NOGALES, Ariz. — Separated by a border, the message is the same on both sides: give them asylum now!
"Under the guise of public health protections, based on the COVID-19 pandemic, the border has essentially been shut."
Alexandra Miller, an immigration attorney, joined activists at the border wall in Nogales.
"Over the past few months I've continued to attempt to accompany migrants at the border."
Miller said she'll go into Mexico and accompany migrants, some who've traveled from across oceans, through several countries to the checkpoint in Nogales.
There, she said, they'll arrive at a moment of truth: they either get asylum in the U.S. or not.
Miller said, since the pandemic started, the answer from U.S. Customs and Border Patrol agents has been a firm: no.
"They tell us that no exceptions can be made."
Miller and other activists contend the U.S. can offer protection to migrants and still keep Americans safe.
"There are ways to protect our public health without infringing on the rights of migrants and asylum seekers."
One woman, who traveled from southern Mexico, said she's fleeing cartel violence after they targeted her home.
She said she came in march before the pandemic.
Another migrant, from Guatemala, said she's been trying to seek asylum since February.
The Mexican woman said she came to Nogales with her young son.
The woman from Guatemala said she came with her husband and two children.

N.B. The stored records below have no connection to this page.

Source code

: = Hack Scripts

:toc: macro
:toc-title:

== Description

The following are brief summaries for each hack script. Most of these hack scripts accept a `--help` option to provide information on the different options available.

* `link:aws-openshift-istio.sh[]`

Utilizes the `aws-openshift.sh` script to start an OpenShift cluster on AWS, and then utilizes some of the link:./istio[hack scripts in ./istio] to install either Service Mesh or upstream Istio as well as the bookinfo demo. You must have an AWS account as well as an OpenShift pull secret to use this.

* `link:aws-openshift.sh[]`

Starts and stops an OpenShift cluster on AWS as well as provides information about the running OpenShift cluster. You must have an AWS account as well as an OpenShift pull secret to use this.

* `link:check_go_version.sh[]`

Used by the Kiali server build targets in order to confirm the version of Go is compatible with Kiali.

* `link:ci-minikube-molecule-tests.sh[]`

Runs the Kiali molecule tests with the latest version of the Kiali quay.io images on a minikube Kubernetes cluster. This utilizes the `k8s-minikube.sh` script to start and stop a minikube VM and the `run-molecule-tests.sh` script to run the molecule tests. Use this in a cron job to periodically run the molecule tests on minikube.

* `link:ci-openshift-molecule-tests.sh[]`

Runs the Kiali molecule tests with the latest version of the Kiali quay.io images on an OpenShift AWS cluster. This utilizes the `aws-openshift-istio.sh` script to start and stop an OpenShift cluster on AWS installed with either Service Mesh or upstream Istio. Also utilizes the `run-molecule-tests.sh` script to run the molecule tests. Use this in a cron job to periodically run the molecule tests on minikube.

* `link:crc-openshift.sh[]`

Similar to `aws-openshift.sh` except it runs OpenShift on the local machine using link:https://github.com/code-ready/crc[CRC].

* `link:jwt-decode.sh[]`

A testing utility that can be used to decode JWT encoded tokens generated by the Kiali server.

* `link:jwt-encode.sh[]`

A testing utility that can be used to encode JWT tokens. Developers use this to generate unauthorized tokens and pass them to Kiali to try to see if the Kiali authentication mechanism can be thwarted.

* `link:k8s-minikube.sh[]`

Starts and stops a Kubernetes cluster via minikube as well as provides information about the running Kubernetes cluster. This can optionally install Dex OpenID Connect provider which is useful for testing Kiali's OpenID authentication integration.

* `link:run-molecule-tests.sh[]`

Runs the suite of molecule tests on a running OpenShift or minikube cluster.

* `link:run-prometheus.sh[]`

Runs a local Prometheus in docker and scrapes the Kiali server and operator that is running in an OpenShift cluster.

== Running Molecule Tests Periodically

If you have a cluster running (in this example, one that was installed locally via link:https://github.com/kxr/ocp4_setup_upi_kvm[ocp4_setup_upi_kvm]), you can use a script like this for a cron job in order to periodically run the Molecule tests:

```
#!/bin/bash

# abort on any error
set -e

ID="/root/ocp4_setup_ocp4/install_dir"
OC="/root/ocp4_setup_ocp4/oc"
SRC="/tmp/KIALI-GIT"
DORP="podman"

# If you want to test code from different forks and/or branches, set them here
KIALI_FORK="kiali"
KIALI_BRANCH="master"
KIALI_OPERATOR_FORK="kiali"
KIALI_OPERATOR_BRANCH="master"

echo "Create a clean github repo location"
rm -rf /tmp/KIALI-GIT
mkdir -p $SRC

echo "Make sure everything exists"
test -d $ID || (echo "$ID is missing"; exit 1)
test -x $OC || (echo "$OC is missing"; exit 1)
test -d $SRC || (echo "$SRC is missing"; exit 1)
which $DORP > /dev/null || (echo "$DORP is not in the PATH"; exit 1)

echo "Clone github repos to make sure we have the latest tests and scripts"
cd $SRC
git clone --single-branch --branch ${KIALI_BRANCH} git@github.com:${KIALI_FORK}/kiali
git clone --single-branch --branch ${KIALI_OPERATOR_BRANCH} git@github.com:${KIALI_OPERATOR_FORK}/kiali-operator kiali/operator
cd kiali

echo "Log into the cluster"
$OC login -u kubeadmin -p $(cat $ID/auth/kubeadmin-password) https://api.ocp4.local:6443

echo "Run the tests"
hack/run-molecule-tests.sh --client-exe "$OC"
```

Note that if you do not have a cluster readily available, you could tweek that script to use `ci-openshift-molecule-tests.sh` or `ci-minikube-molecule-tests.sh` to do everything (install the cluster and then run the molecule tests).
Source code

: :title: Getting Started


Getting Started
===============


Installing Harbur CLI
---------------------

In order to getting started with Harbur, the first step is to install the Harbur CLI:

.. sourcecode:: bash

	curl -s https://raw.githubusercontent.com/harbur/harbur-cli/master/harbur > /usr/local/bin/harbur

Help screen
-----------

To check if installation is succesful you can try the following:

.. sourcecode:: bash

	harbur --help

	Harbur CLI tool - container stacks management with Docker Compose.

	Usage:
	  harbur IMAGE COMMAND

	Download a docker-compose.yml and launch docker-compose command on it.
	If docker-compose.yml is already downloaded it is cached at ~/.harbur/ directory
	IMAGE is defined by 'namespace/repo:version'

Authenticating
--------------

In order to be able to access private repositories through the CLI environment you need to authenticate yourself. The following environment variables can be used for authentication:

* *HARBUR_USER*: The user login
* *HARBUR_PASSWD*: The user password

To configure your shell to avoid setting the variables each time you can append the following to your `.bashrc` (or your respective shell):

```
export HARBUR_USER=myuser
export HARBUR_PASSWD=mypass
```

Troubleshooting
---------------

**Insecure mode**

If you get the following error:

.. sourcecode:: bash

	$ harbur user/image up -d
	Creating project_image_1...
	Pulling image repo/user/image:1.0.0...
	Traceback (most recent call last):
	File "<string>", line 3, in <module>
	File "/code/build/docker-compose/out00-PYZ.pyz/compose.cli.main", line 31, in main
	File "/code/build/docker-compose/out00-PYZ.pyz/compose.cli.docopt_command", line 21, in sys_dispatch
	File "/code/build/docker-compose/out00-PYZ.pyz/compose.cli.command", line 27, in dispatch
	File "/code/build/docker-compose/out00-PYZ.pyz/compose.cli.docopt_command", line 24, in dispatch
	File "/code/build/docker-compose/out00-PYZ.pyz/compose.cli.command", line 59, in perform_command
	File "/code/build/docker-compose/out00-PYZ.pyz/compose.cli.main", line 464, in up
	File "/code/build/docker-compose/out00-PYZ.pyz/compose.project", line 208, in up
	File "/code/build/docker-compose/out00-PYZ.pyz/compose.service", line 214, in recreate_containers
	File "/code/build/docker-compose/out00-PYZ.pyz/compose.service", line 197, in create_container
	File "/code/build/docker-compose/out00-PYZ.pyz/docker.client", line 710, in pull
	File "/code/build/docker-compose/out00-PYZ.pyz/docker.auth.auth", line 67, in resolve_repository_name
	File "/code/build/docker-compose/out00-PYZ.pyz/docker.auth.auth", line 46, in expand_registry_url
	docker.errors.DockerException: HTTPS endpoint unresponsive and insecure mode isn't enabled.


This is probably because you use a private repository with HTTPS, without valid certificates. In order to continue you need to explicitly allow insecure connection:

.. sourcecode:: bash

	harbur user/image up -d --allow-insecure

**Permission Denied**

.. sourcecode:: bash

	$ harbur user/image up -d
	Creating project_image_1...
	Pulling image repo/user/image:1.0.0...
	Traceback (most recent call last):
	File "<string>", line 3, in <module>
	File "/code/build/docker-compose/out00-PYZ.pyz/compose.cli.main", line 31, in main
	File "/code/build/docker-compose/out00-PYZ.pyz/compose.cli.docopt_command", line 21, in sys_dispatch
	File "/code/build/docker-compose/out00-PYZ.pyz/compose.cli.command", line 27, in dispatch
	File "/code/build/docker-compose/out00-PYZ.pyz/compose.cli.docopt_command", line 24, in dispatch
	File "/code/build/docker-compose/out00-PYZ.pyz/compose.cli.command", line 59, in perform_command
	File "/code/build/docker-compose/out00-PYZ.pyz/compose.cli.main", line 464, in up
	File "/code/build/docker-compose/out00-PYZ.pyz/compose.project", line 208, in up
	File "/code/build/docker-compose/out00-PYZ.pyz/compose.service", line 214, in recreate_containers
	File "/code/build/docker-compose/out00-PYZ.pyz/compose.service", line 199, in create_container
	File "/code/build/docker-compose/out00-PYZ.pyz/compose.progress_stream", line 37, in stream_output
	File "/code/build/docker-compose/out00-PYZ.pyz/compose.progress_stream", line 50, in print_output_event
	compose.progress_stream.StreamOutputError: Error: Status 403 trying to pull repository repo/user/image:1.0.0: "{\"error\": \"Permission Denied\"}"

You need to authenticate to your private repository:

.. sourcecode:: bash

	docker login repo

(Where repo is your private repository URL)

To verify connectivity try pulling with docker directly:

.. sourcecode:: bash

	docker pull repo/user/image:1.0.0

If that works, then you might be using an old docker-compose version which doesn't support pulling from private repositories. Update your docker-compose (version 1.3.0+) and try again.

For their part, U.S. Customs and Border Protection said illegal immigration continues despite the pandemic.
At a press conference on Thursday, CBP Commissioner Mark Morgan reiterated the agency's policy of suspending asylum processing as a measure to protect Americans.
"Migrants continue to ignore their country's 'stay-at-home' guidance as well as they continue to ignore the guidance of global medical experts."